Captain, I have a mold set up for tails only, then I place the tail colors in the stik mold when I shoot the stik.




dyeguy1212 said:


> I've actually been doing a little research so I can start pouring some myself... I'd like to make the few baits I use all the time so that it'll eventually pay off.. like 4" swimbaits, senkos, and some sort of craw/creature.





dyeguy1212 said:


> dyeguy1212 this is exactly what im doing, all for what I like to throw and its a hobby for me and my son, so yes ominousone is correct its addicting, but I started off with about $144 bucks. as a hobby I started off with a gallon of plastic, but this year I took my homey check and bought 5 gallons of plastic which should last me most of the year. I believe I have around $700 + in this stuff, but not all at once. I don't have the nerves for a buisness side of this :lol:


----------



## FishingBuds (Mar 23, 2010)

eqppwqqep said:


> I MUST learn how to do this? Do tell...




No problem, what ya what to know the hole how to bait maken or just how i did a few of them?


----------



## dyeguy1212 (Mar 24, 2010)

ominousone said:


> Dyeguy, pouring soft plastics is fun, and you can fully customize what you want... but I promise that you will not save money by making soft plastics. I have soooo much money tied up in soft plastic making supplies it's unreal. I thought just like you that I would save money by making my own. This hobby is a ball, but it's addictive as all get out (just like the boat stuff here). Aluminum molds are gonna run you about 100 a piece, plastic 50/gallon, colors, glitter, salt, scent... Not trying to persuade you not to do it, just trying to help you make an informed choice. IMHO, if you want to save money on your lures look for sales and stock up when they are cheap. Wal-mart will discount/discontinue stuff all the time, gander mt. always has sales, the spring classic at bps, bassassin.com has the best deal on soft plastics I have ever seen right now (inventory reduction sale), the list goes on and on.

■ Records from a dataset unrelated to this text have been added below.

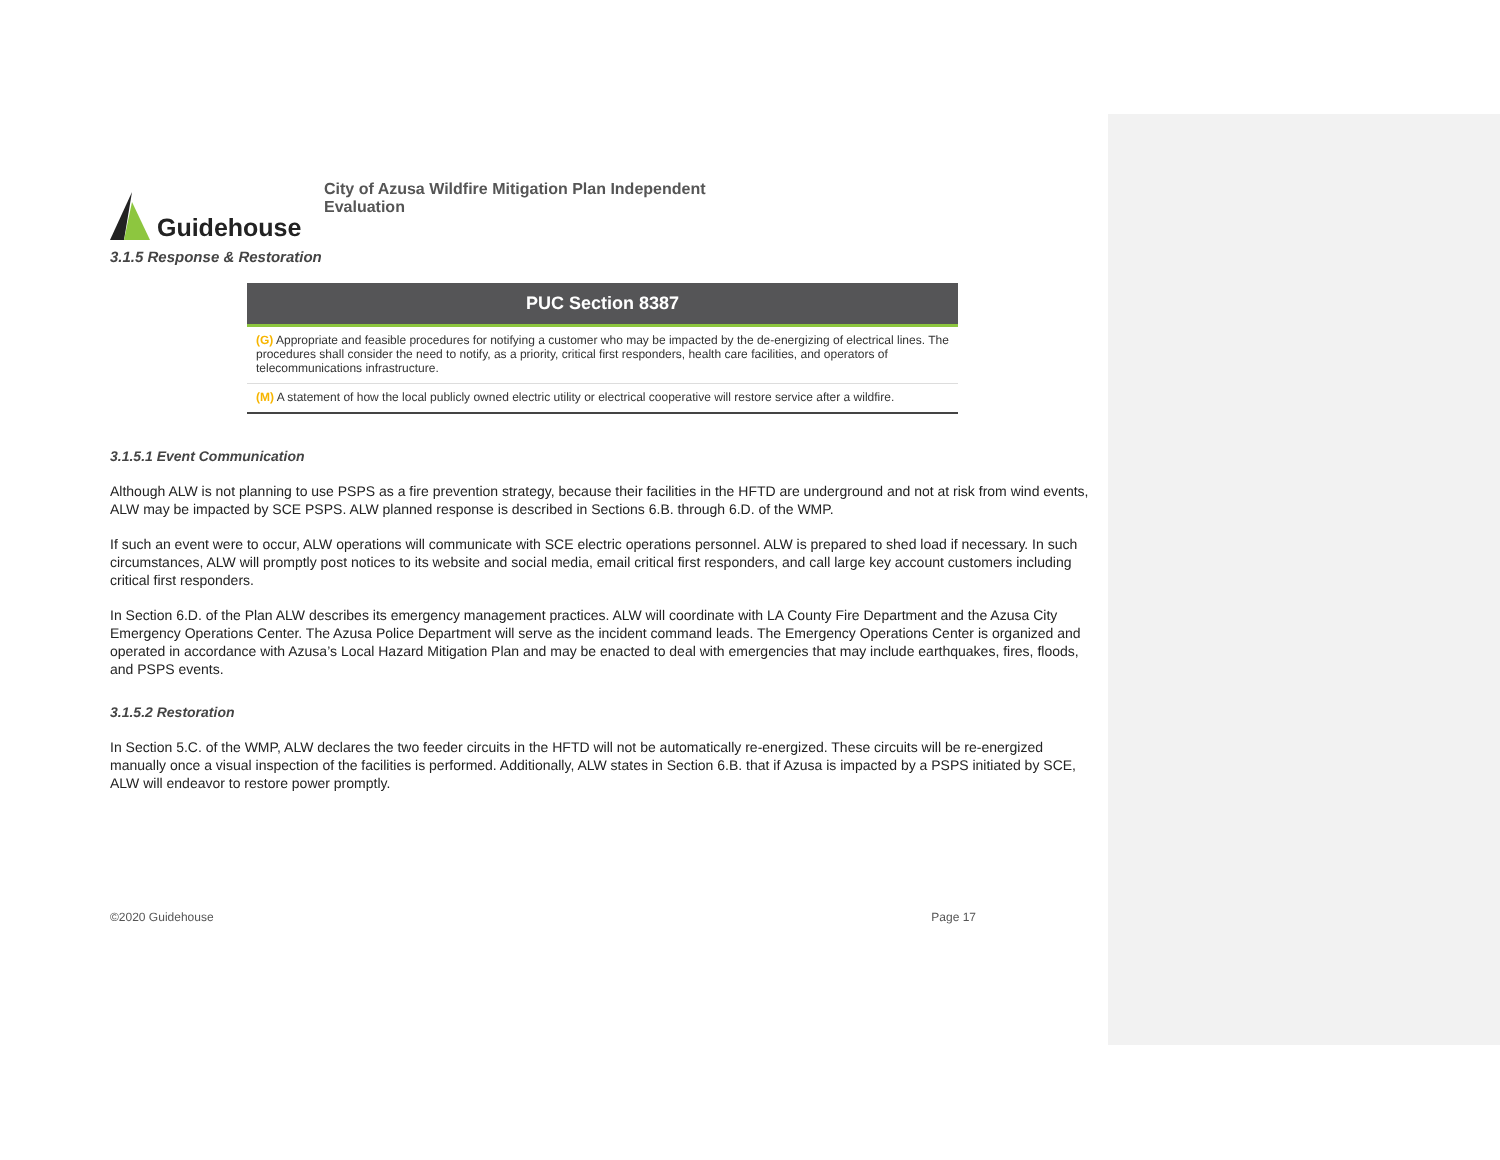Guidehouse
City of Azusa Wildfire Mitigation Plan Independent Evaluation
3.1.5 Response & Restoration
| PUC Section 8387 |
| --- |
| (G) Appropriate and feasible procedures for notifying a customer who may be impacted by the de-energizing of electrical lines. The procedures shall consider the need to notify, as a priority, critical first responders, health care facilities, and operators of telecommunications infrastructure. |
| (M) A statement of how the local publicly owned electric utility or electrical cooperative will restore service after a wildfire. |
3.1.5.1 Event Communication
Although ALW is not planning to use PSPS as a fire prevention strategy, because their facilities in the HFTD are underground and not at risk from wind events, ALW may be impacted by SCE PSPS. ALW planned response is described in Sections 6.B. through 6.D. of the WMP.
If such an event were to occur, ALW operations will communicate with SCE electric operations personnel. ALW is prepared to shed load if necessary. In such circumstances, ALW will promptly post notices to its website and social media, email critical first responders, and call large key account customers including critical first responders.
In Section 6.D. of the Plan ALW describes its emergency management practices. ALW will coordinate with LA County Fire Department and the Azusa City Emergency Operations Center. The Azusa Police Department will serve as the incident command leads. The Emergency Operations Center is organized and operated in accordance with Azusa’s Local Hazard Mitigation Plan and may be enacted to deal with emergencies that may include earthquakes, fires, floods, and PSPS events.
3.1.5.2 Restoration
In Section 5.C. of the WMP, ALW declares the two feeder circuits in the HFTD will not be automatically re-energized. These circuits will be re-energized manually once a visual inspection of the facilities is performed. Additionally, ALW states in Section 6.B. that if Azusa is impacted by a PSPS initiated by SCE, ALW will endeavor to restore power promptly.
©2020 Guidehouse Page 17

I've found that out the more I've researched it... I'm only planning on saving money in the loooooong run by limiting the amount of molds I buy, and sticking to what catches fish. The rest I'll just buy for 3 bucks a pack :lol:


----------



## bearsphan3.14 (Mar 25, 2010)

They look great =D> I was thinking about pouring too. I just know I would get way to into it and I don't have the loot.


----------



## Jim (Mar 26, 2010)

I used to do it myself, It is not just the supplies for the worms, you also need pans, pyrex, a work area that also exhausts the fumes. 

I give the bait guys credit for the patience they have to do custom pours, colors, packaging etc.....


----------